Traditional haven faces challenge
ONE of life's more elegant little paradoxes is that offshore banking thrives on crisis.
The typical and traditional knee-jerk reaction to sudden events such as the outbreak of war, for example, is to buy into gold.
A more sophisticated and longer-term solution is to park one's resources in one of the world's centres famed for its ability to sail smoothly through the roughest storms.
Guernsey is one such safe haven.
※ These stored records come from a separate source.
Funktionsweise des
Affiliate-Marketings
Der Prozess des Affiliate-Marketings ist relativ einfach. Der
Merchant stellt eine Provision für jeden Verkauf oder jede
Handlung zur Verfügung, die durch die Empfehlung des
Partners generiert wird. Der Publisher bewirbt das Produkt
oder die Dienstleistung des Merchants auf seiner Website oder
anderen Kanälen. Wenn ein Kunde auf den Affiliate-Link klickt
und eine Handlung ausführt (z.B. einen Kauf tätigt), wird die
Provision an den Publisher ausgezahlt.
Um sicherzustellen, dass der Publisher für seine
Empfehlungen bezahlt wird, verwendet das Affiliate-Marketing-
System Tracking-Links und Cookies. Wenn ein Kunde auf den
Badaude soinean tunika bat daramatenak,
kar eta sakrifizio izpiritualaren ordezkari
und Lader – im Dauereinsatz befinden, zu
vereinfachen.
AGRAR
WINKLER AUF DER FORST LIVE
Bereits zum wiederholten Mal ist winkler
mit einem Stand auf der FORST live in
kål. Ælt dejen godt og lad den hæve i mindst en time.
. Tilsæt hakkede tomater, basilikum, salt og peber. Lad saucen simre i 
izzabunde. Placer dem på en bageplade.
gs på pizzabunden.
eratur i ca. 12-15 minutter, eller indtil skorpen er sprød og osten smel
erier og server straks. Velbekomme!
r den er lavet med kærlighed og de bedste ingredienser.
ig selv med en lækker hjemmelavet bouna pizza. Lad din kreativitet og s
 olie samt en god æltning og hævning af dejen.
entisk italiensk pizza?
In an important sense, the tiny island is like a swan . . . serenely graceful on the surface, paddling furiously below.
Superficially, Guernsey remains a tranquil, private place but, underneath, it has been forced into increasingly aggressive marketing to retain its position in the hierarchy of offshore banking centres.
Competition from more recently established newcomers, such as Dublin and Luxembourg, has threatened to erode Guernsey's ranking.
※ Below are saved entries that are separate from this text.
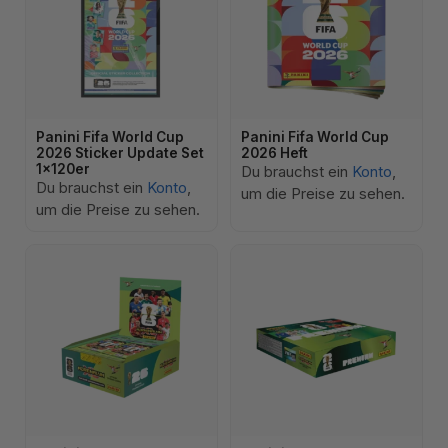
Panini Fifa World Cup
Panini Fifa World Cup
2026 Sticker Update Set
2026 Heft
1x120er
Du brauchst ein
Konto
,
Du brauchst ein
Konto
,
um die Preise zu sehen.
um die Preise zu sehen.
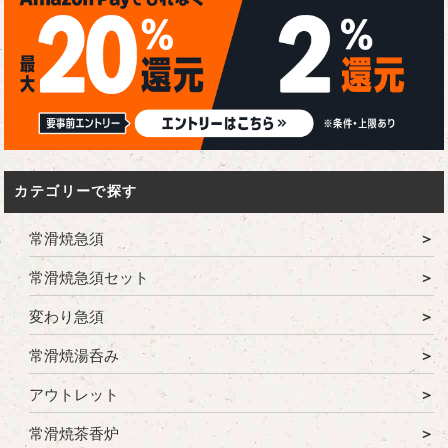
カテゴリーで探す
常滑焼急須
常滑焼急須セット
変わり急須
常滑焼湯呑み
アウトレット
常滑焼茶香炉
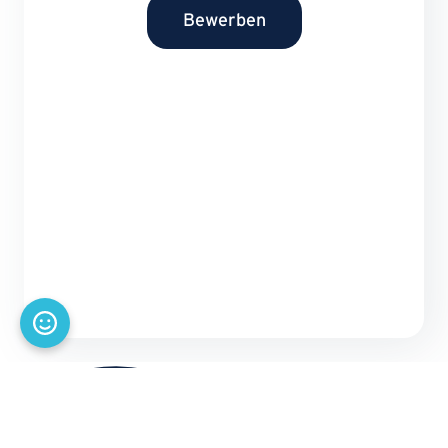
Bewerben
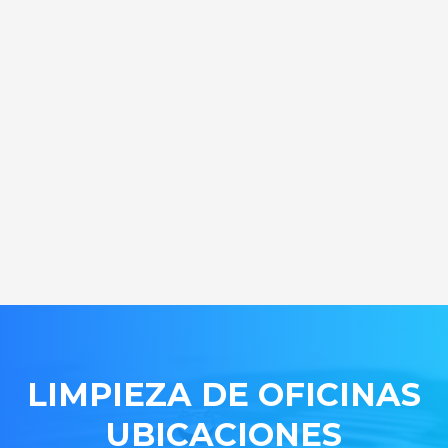
LIMPIEZA DE OFICINAS
UBICACIONES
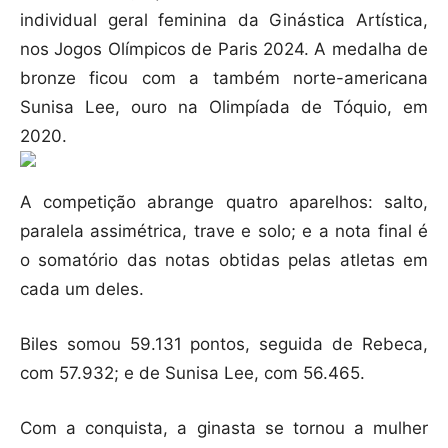
individual geral feminina da Ginástica Artística,
nos Jogos Olímpicos de Paris 2024. A medalha de
bronze ficou com a também norte-americana
Sunisa Lee, ouro na Olimpíada de Tóquio, em
2020.
A competição abrange quatro aparelhos: salto,
paralela assimétrica, trave e solo; e a nota final é
o somatório das notas obtidas pelas atletas em
cada um deles.
Biles somou 59.131 pontos, seguida de Rebeca,
com 57.932; e de Sunisa Lee, com 56.465.
Com a conquista, a ginasta se tornou a mulher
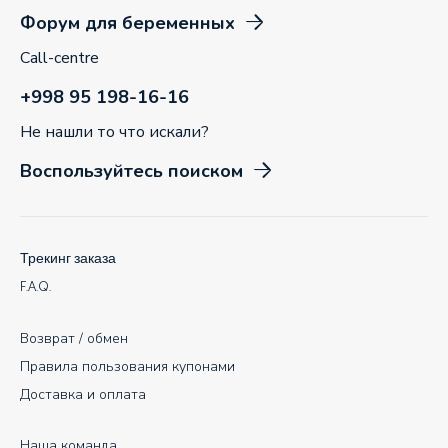
Форум для беременных
Call-centre
+998 95 198-16-16
Не нашли то что искали?
Воспользуйтесь поиском
Трекинг заказа
F.A.Q.
Возврат / обмен
Правила пользования купонами
Доставка и оплата
Наша команда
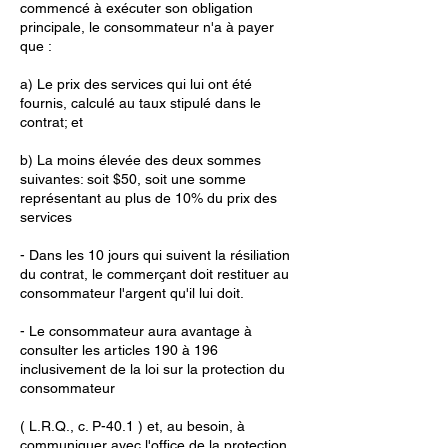
commencé à exécuter son obligation
principale, le consommateur n'a à payer
que :
a) Le prix des services qui lui ont été
fournis, calculé au taux stipulé dans le
contrat; et
b) La moins élevée des deux sommes
suivantes: soit $50, soit une somme
représentant au plus de 10% du prix des
services
- Dans les 10 jours qui suivent la résiliation
du contrat, le commerçant doit restituer au
consommateur l'argent qu'il lui doit.
- Le consommateur aura avantage à
consulter les articles 190 à 196
inclusivement de la loi sur la protection du
consommateur
( L.R.Q., c. P-40.1 ) et, au besoin, à
communiquer avec l'office de la protection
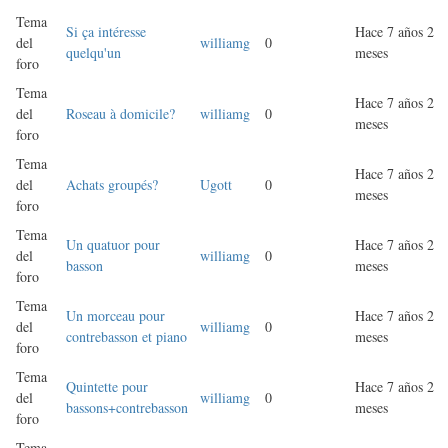
Tema
Si ça intéresse
Hace 7 años 2
del
williamg
0
quelqu'un
meses
foro
Tema
Hace 7 años 2
del
Roseau à domicile?
williamg
0
meses
foro
Tema
Hace 7 años 2
del
Achats groupés?
Ugott
0
meses
foro
Tema
Un quatuor pour
Hace 7 años 2
del
williamg
0
basson
meses
foro
Tema
Un morceau pour
Hace 7 años 2
del
williamg
0
contrebasson et piano
meses
foro
Tema
Quintette pour
Hace 7 años 2
del
williamg
0
bassons+contrebasson
meses
foro
Tema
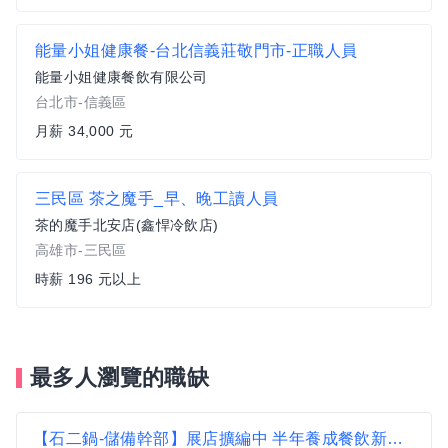
能量小姐健康餐-台北信義莊敬門市-正職人員
能量小姐健康餐飲有限公司
台北市-信義區
月薪 34,000 元
三民區 茶之魔手_早、晚工讀人員
茶的魔手北安店(鑫悍冷飲店)
高雄市-三民區
時薪 196 元以上
最多人瀏覽的職缺
【石二鍋-儲備幹部】展店擴編中 半年養成餐飲新星 台北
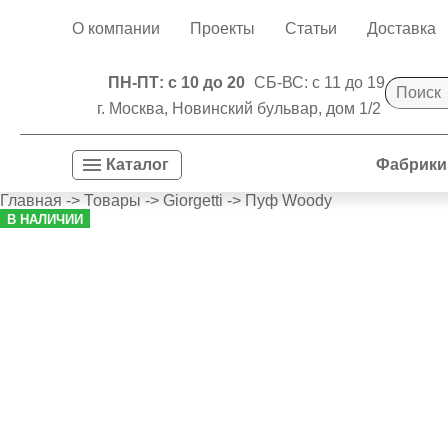
О компании
Проекты
Статьи
Доставка
ПН-ПТ: с 10 до 20
СБ-ВС: с 11 до 19
г. Москва, Новинский бульвар, дом 1/2
Фабрики
Каталог
Главная
->
Товары
->
Giorgetti
->
Пуф Woody
В НАЛИЧИИ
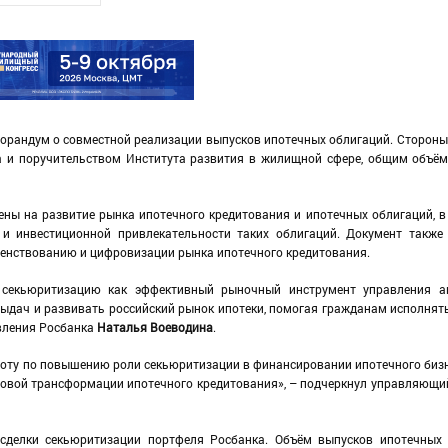
орандум о совместной реализации выпусков ипотечных облигаций. Сторон
а и поручительством Института развития в жилищной сфере, общим объё
лены на развитие рынка ипотечного кредитования и ипотечных облигаций, в
 и инвестиционной привлекательности таких облигаций. Документ также
енствованию и цифровизации рынка ипотечного кредитования.
 секьюритизацию как эффективный рыночный инструмент управления а
выдач и развивать российский рынок ипотеки, помогая гражданам исполнят
авления Росбанка
Наталья Воеводина
.
оту по повышению роли секьюритизации в финансировании ипотечного бизн
ровой трансформации ипотечного кредитования», – подчеркнул управляющи
делки секьюритизации портфеля Росбанка. Объём выпусков ипотечных 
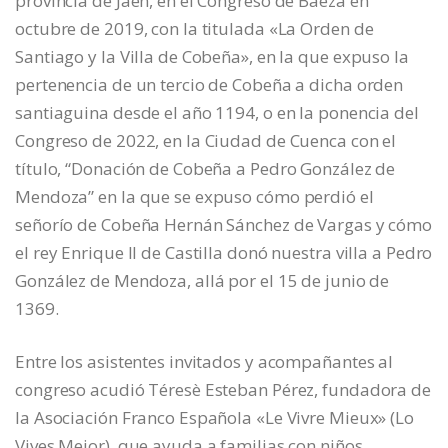
provincia de Jaén, en el Congreso de Baeza en
octubre de 2019, con la titulada «La Orden de
Santiago y la Villa de Cobeña», en la que expuso la
pertenencia de un tercio de Cobeña a dicha orden
santiaguina desde el año 1194, o en la ponencia del
Congreso de 2022, en la Ciudad de Cuenca con el
título, “Donación de Cobeña a Pedro González de
Mendoza” en la que se expuso cómo perdió el
señorío de Cobeña Hernán Sánchez de Vargas y cómo
el rey Enrique II de Castilla donó nuestra villa a Pedro
González de Mendoza, allá por el 15 de junio de
1369.
Entre los asistentes invitados y acompañantes al
congreso acudió Téresè Esteban Pérez, fundadora de
la Asociación Franco Española «Le Vivre Mieux» (Lo
Vives Mejor), que ayuda a familias con niños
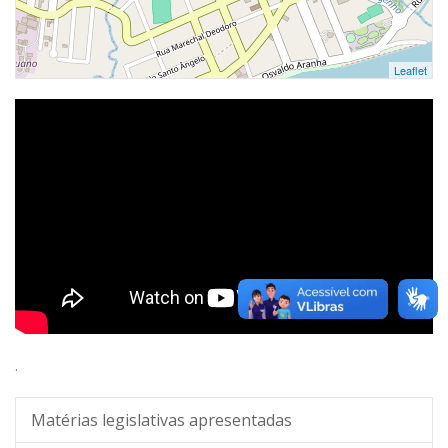
Leaflet
.
Matérias legislativas apresentadas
The underlying reasons for Guernsey's spectacular growth as an offshore centre are to be found in the combination of its special constitutional arrangements, the absence of social and political upheavals, its extraordinary tax system and prudent regulation.
Guernsey is, in essence, a state within a state.
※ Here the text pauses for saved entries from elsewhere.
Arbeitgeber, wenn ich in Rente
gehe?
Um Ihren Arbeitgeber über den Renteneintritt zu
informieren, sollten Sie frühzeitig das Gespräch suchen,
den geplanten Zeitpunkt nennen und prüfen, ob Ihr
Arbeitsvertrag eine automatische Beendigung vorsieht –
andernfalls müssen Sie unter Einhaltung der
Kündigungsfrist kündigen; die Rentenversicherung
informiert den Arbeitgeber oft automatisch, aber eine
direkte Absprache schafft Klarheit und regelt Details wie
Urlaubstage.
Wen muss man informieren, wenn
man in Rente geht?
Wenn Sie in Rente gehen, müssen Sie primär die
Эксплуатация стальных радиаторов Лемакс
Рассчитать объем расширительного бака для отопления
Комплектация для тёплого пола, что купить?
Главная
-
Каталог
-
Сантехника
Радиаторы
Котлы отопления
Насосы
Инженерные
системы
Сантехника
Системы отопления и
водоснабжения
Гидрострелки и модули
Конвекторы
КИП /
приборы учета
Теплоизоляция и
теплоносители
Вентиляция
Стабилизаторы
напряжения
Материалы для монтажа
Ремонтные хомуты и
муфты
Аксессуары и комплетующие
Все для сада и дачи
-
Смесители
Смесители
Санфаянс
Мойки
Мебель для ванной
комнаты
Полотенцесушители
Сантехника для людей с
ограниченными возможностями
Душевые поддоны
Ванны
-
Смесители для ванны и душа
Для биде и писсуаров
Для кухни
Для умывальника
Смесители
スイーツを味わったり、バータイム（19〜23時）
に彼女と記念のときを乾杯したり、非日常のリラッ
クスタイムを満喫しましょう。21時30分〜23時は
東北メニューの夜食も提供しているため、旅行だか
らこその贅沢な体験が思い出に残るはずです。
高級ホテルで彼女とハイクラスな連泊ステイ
Though the British Government takes responsibility for Guernsey's defence matters and foreign relations, the island dwells in a constitutional limbo-land - neither independent, nor dependent.
The great benefit is that this ambiguity allows the islanders to manage their own legal system and the economy, including taxation policies, without reference to Westminster or, equally significantly, to any of the European Community's institutions.
In the past 20 years, more than 300 banks and other financial institutions have opened for business there.